Another flawed election

YOU cannot fault the Muslim Brotherhood for lack of ingenuity. When government supporters ripped down their election posters, they hoisted more on helium balloons. Told that their slogan “Islam is the Solution” was illegal, they changed it to “Reform is the Solution”. Even so, Egypt’s largest opposition group, which remains officially banned despite its members holding 88 seats in the lower house of parliament, failed to carry a single district in this week’s election for the upper house, the Shura Council.













AP
AP

Not easy for a sister to vote for a Brother


Their failure was understandable. A campaign of arrests that began in December has put some 800 Brothers behind bars. In March, the government forced through constitutional changes, calling them reforms, that outlawed religious slogans and removed judicial supervision of polling. Under varied pretexts, half of the Brotherhood’s candidates were barred from running, leaving just 19 to contest the 88 places at stake; another 88 in the 264-seat council will be filled by later voting; the president will appoint 88 more.


Then, in what has become a tradition on Egyptian voting days, riot police surrounded polling stations in districts where Brotherhood candidates looked likely to win. Some stations were simply sealed off, while in others the security cordon opened to let in busloads of government supporters. Small wonder that an official Brotherhood statement condemned the elections as witnessing a magnitude of fraud unprecedented in Egyptian history.


Because Egypt’s peculiar form of democracy usually produces a very low voter turnout and distorted results, it is hard to say how many Egyptians share the Brothers’ outrage. The two main legal opposition parties, both far weaker than the Brotherhood, boycotted the voting anyway. The prevailing attitude among ordinary citizens was mild puzzlement at why President Hosni Mubarak and his National Democratic Party, which have ruled together for 26 years, should bother to persist in going through democratic motions.

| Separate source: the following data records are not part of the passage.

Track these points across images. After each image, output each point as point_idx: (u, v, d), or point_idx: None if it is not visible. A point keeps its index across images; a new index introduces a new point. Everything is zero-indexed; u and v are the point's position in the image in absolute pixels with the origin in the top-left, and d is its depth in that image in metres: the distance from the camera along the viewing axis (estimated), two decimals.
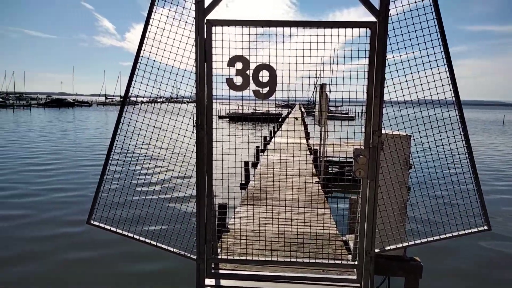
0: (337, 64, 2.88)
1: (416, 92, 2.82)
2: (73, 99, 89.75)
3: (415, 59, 2.79)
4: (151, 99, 3.14)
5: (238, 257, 3.27)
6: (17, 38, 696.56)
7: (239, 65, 2.86)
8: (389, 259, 3.60)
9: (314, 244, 3.44)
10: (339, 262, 3.09)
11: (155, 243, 3.31)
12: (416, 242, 2.99)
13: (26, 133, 25.35)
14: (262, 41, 2.81)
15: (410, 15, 2.71)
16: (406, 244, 3.05)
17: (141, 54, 2.93)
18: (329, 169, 9.68)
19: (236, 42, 2.82)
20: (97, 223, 3.30)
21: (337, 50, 2.83)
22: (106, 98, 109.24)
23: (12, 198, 9.46)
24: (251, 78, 2.85)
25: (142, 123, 3.15)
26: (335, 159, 10.32)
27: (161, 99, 3.16)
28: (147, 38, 2.89)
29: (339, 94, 2.89)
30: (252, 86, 2.88)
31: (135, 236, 3.31)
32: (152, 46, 2.90)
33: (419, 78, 2.79)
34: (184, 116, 3.15)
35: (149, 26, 2.88)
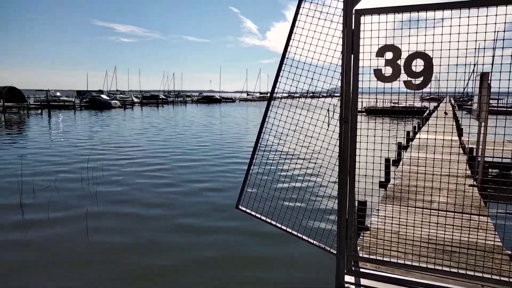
0: None
1: None
2: (219, 96, 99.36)
3: None
4: (294, 94, 3.22)
5: (381, 258, 3.11)
6: (177, 43, 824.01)
7: (389, 55, 2.69)
8: None
9: (472, 255, 3.02)
10: (506, 279, 2.64)
11: (295, 233, 3.41)
12: None
13: (183, 127, 29.22)
14: (417, 27, 2.57)
15: None
16: None
17: (288, 50, 3.03)
18: (490, 171, 8.36)
19: (386, 31, 2.66)
20: (244, 209, 3.58)
21: None
22: (248, 95, 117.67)
23: (165, 188, 10.91)
24: (402, 68, 2.65)
25: (287, 117, 3.26)
26: (496, 159, 8.86)
27: (301, 94, 3.22)
28: (295, 33, 2.97)
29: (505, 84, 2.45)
30: (403, 76, 2.68)
31: (277, 224, 3.47)
32: (299, 41, 2.96)
33: None
34: (328, 110, 3.14)
35: (297, 21, 2.95)
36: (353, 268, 3.25)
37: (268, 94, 3.31)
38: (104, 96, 64.27)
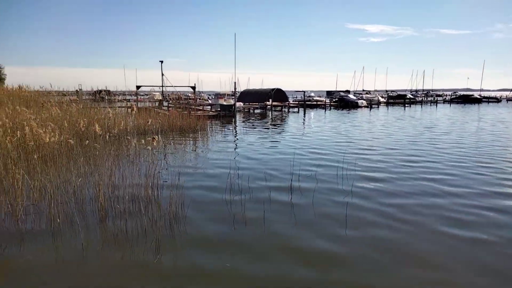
0: None
1: None
2: (479, 95, 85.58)
3: None
4: None
5: None
6: (431, 38, 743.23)
7: None
8: None
9: None
10: None
11: None
12: None
13: (434, 133, 26.73)
14: None
15: None
16: None
17: None
18: None
19: None
20: None
21: None
22: None
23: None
24: None
25: None
26: None
27: None
28: None
29: None
30: None
31: None
32: None
33: None
34: None
35: None
36: None
37: None
38: (351, 96, 67.29)
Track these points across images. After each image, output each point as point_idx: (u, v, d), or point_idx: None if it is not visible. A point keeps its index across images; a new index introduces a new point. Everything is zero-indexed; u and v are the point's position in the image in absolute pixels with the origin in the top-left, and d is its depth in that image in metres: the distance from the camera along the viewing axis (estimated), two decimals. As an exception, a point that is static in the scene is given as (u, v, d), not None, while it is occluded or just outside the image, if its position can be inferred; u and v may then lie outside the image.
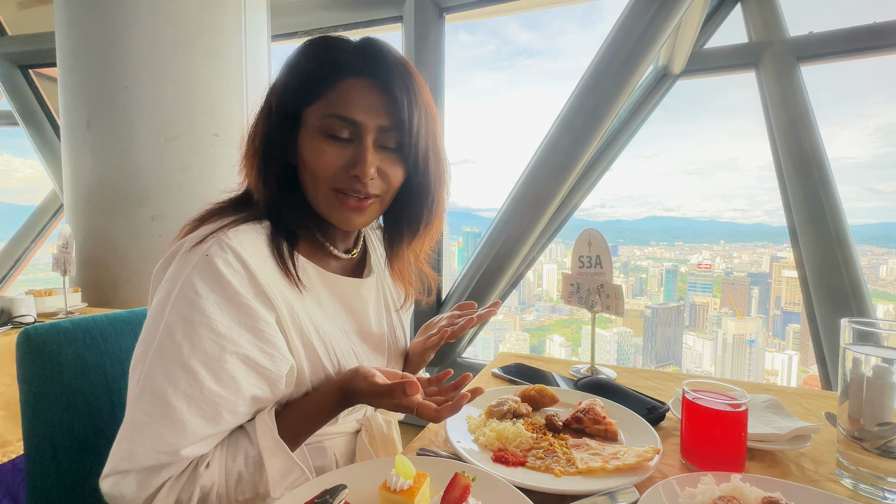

Such deeply ingrained scepticism did wane, briefly, a few years ago. Then, a mix of generational impatience for change and foreign (especially American) hectoring, prompted a flurry of high-blown official rhetoric about the need for reform. Instead of extending his term, as before, by a shoo-in referendum, President Mubarak let challengers run against him in 2005. A general election that year, though marred by shenanigans, brought big gains for the Brotherhood. A grass-roots reform movement, which called itself simply Kefaya (Enough!), grabbed media attention with serial public protests against authoritarian rule, even as trade unions began shaking off decades of encroaching state control.


But much of that momentum has waned. Despite winning just 7% of votes, Ayman Nour, the runner-up to Mr Mubarak for the presidency, soon landed in jail, where he remains. Internal schism, unrelenting police pressure and failure to move beyond street protests all tarnish Kefaya’s sheen. Boxed in by police controls and distrusted by secular Egyptians and the large Coptic Christian minority, the Muslim Brotherhood failed to win new converts.


The Bush administration, chastened by its dismal failure in Iraq and by the success of Islamist movements such as Hamas in the kind of free elections that America had so loudly promoted, meanwhile began to cool towards its “forward strategy of freedom”. When Mr Bush recently dared mention Mr Nour, Egyptian officials riposted with a blistering demand that he mind his own business. Yet Mr Mubarak may not yet be out of the woods. This week, a committee in the American Congress voted to make its military aid to Egypt of $200m conditional on human-rights reform. The Egyptian army, which has underpinned the country’s rulers since its officers overthrew King Farouk in 1952, will not be happy.